In the roundtable discussion, many ML Council members concurred that they are also working to improve real time supply chain visibility while also developing product postponement, staging, and inventory management strategies aimed at allowing them to sense and respond rapidly to shifts in demand, rather than forecasting them.

“We’ve come to the conclusion that we can’t forecast,” said one Council member. “We’ve got to build flexibility into the system through various hedging and staging strategies that allow us to respond quickly.”

Council members also said they are working with customers at the design phase to build more standard parts and subassemblies into products with the hope of reducing supply chain complexity. They said they are also endeavoring to provide suppliers with better and more current demand visibility and to develop closer, more collaborative relationships with suppliers.

“We need to do a better job selecting suppliers and working with them long term, versus just driving down price,” said one Council member.

Council members added that they are pushing to automate as much of the supply chain as possible by, for example, integrating order management and fulfillment systems and using customer relationship management system data to drive more accurate forecasts. But increasing such automation, Council members noted, requires a high degree of data quality and accuracy, something that does not always exist today.

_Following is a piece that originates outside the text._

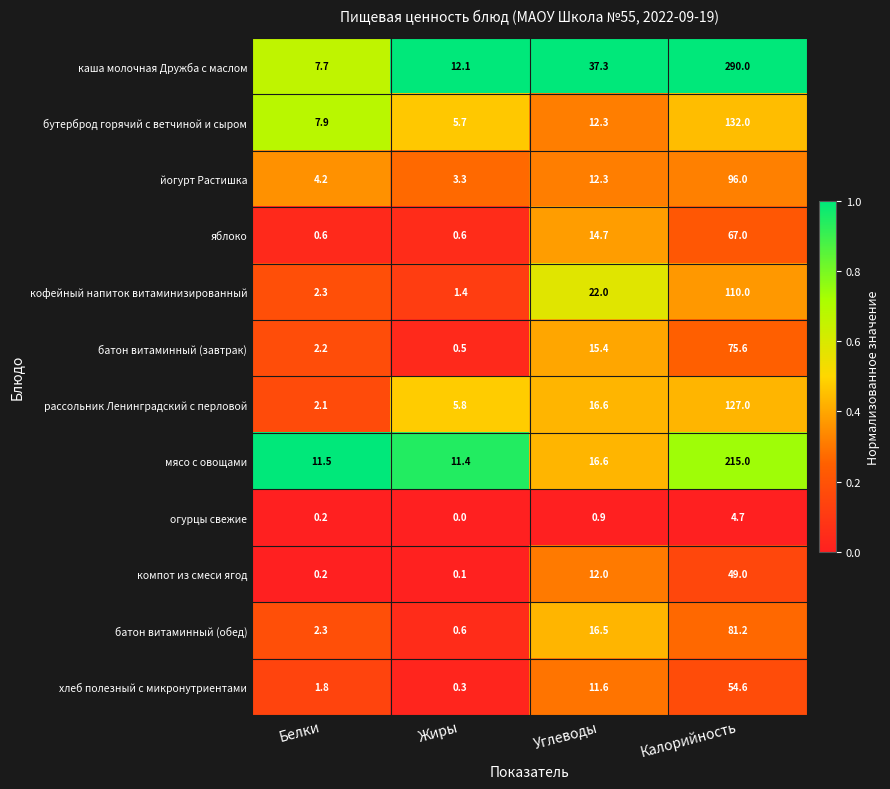

True or false: йогурт Растишка has a value of 50.2 at Калорийность.

False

Ultimately, Council members concluded, improving supply chain visibility and automation will require manufacturers to continue to eliminate internal functional organizational barriers and improve collaboration.

“The silos have to come down, and we need a lot more cross-functional communication,” said one Council member.

The Manufacturing Leadership Council’s next plant tour will take place on October 7 at the Procter & Gamble plant in Iowa City, IA. The theme for the tour and the roundtable discussion that follows will be “Achieving Higher Levels of Operational Excellence.”